▶ What needs to be done:
State only how many lines below include the word "have".

▶ Data for this task:
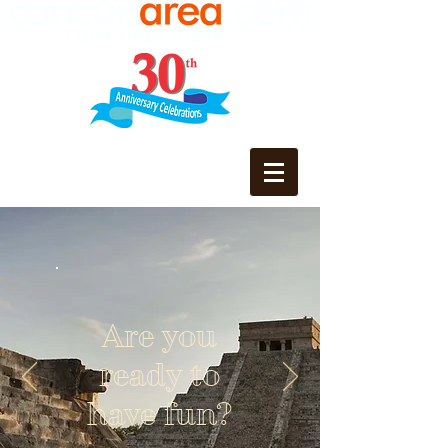
Are you
ready to
have fun?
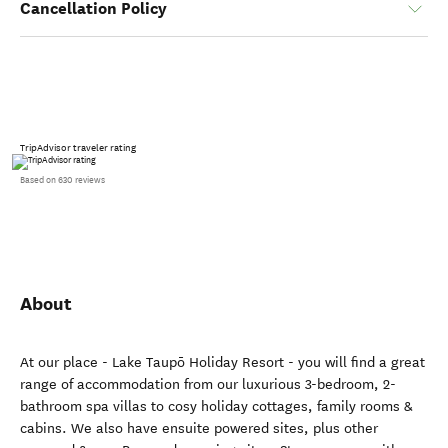
Cancellation Policy
TripAdvisor traveler rating
Based on 630 reviews
About
At our place - Lake Taupō Holiday Resort - you will find a great
range of accommodation from our luxurious 3-bedroom, 2-
bathroom spa villas to cosy holiday cottages, family rooms &
cabins. We also have ensuite powered sites, plus other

▶ Result of the exercise:
2